1st August 1969

Malcolm MacLeod, head of Ordnance Survey, dies in Edinburgh

Engineer and army officer Malcolm Neyone MacLeod was director general of the Ordnance Survey between 1935 and 1943, leading the map-making organisation through most of the Second World War. He had previously been Director of Military Survey, which perhaps made him the most suitable candidate for the role.

He oversaw the massive task of retriangulating Britain, which involved erecting around 6500 concrete pillars, called trig points, at specified locations throughout the country. As these defined set places, that made it possible to compare how they lined up with each other, to generate the data on which Ordnance Survey could base its next generation of updated maps. Many of those trig points remain in place to this day, and are used not only by map makers, but ramblers and walkers, too.

Ordnance Survey trig points

The pillars were constructed on prominent hilltops throughout the country, and they were used to measure the angles between different points on the Earth’s surface. The measurements were then used to calculate the positions of the pillars, and these positions were used to create a new surveying network.

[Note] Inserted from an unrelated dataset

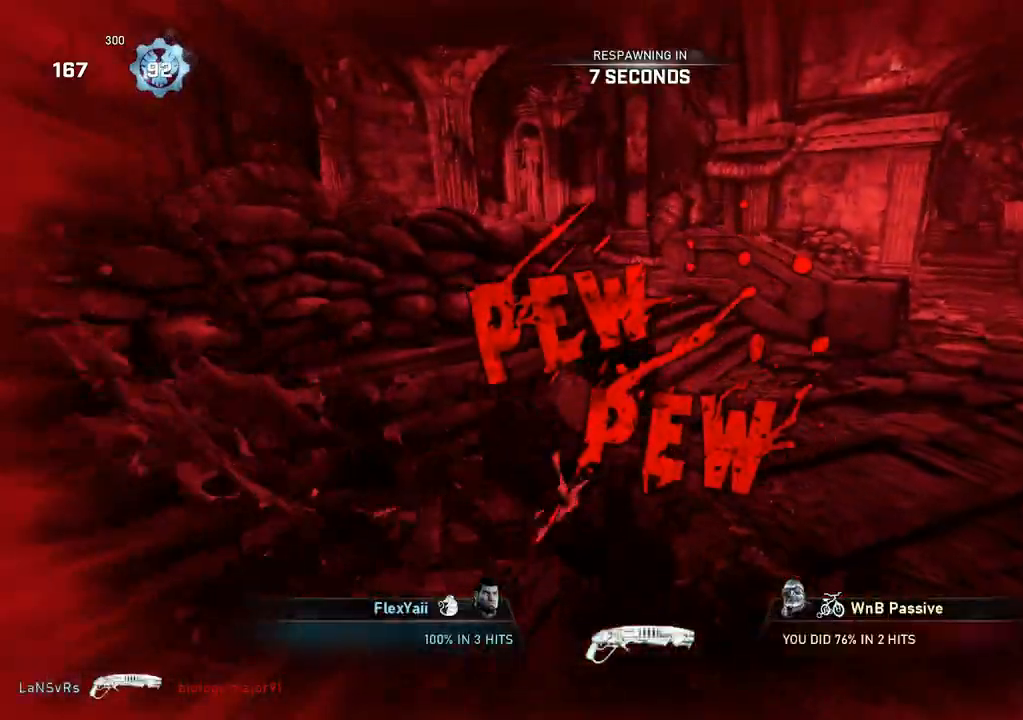
{"buttons": [], "left_stick": "center", "right_stick": "center", "events": []}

Trig Point at the National Monument of Scotland on Edinburgh's Calton Hill
Trig Point at the National Monument of Scotland on Edinburgh’s Calton Hill

There’s even a trig point at the summit of Ben Nevis.

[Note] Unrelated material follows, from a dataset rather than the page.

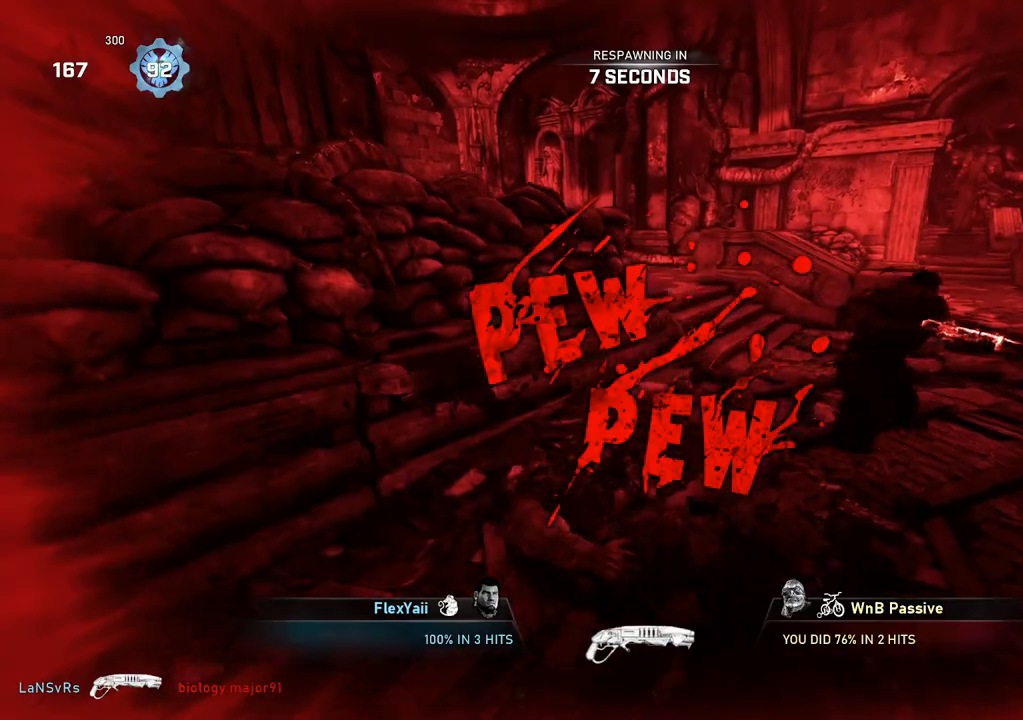
{"buttons": [], "left_stick": "center", "right_stick": "center", "events": []}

The network was necessary because the old surveying network had become inaccurate due to changes in the Earth’s crust. The Principal Triangulation of Great Britain, which had been in use since the 18th century, was becoming increasingly inaccurate due to the effects of plate tectonics. The new network was designed to be more accurate and stable, and it has been used to create all of the Ordnance Survey maps that have been produced since the 1960s.

The project was a major undertaking that employed thousands of surveyors.